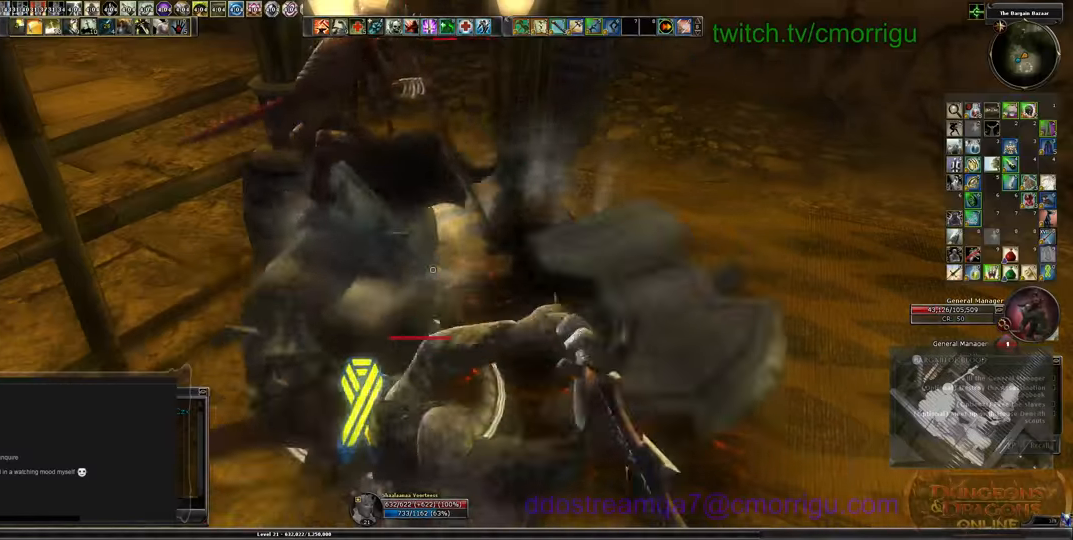
{"keys": [], "events": []}
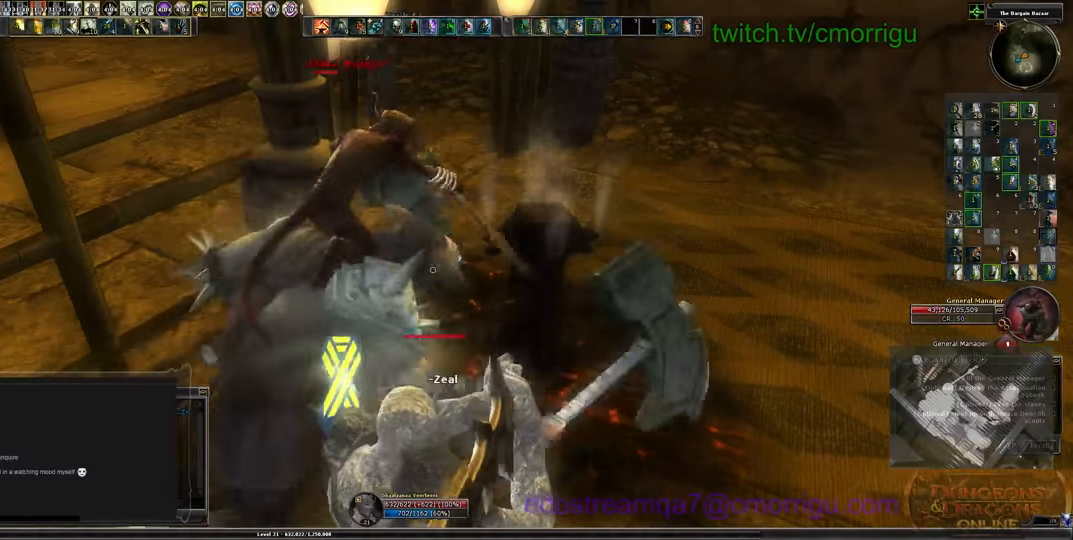
{"keys": [], "events": []}
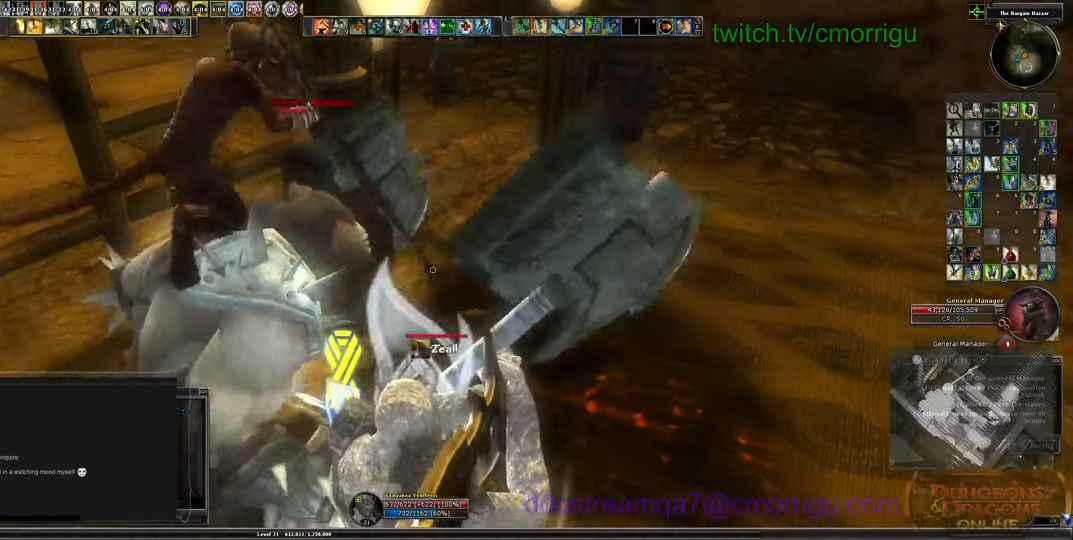
{"keys": [], "events": []}
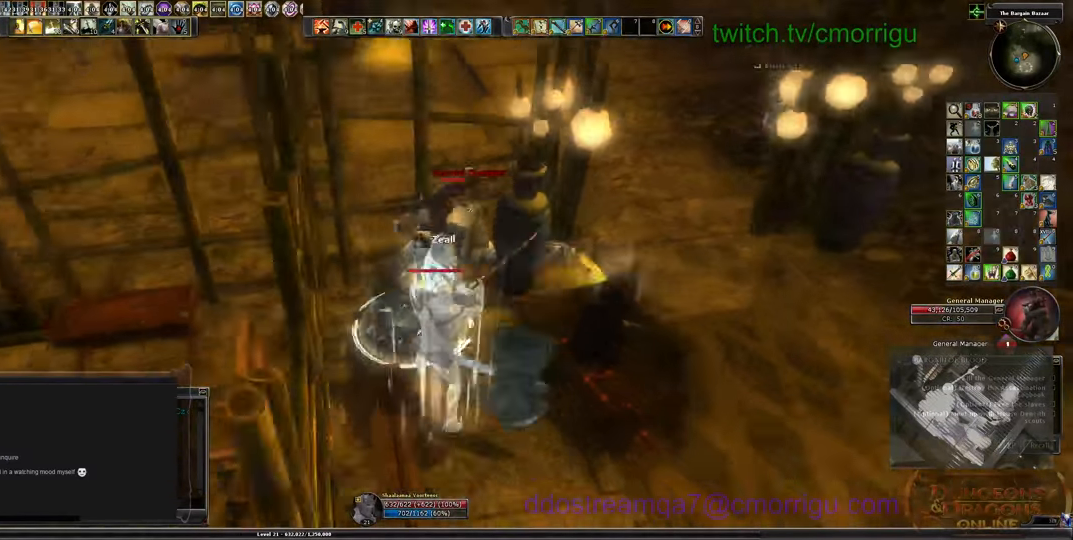
{"keys": [], "events": [[100, "2", "down"], [266, "2", "up"]]}
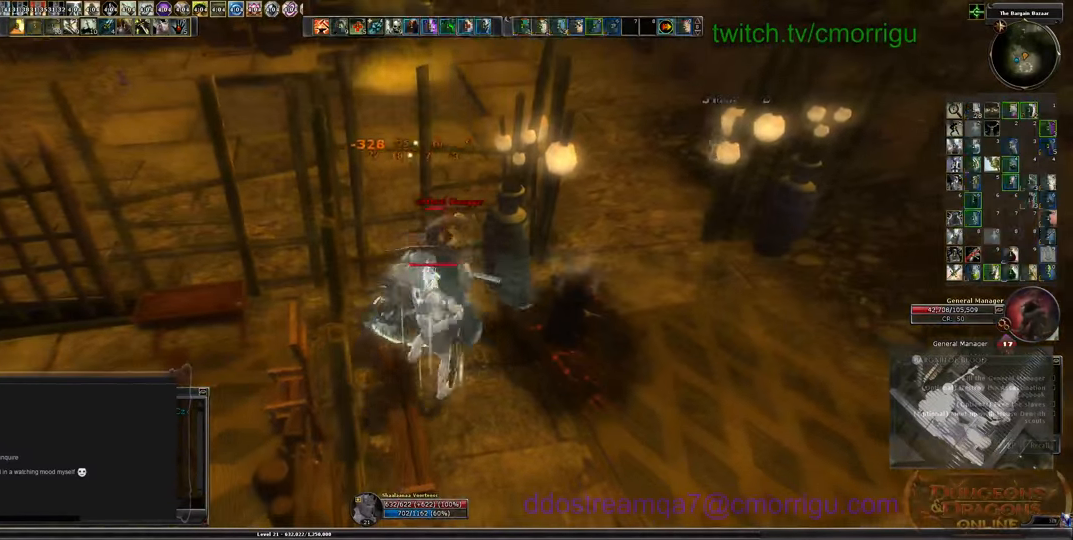
{"keys": [], "events": []}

· · · · ·

▶ **WORK INSTRUCTION**: Could you write out the records again exactly, omitting each image?

▶ **ANSWER FOR THE TASK**:
{"keys": [], "events": []}
{"keys": [], "events": []}
{"keys": [], "events": []}
{"keys": [], "events": [[100, "2", "down"], [266, "2", "up"]]}
{"keys": [], "events": []}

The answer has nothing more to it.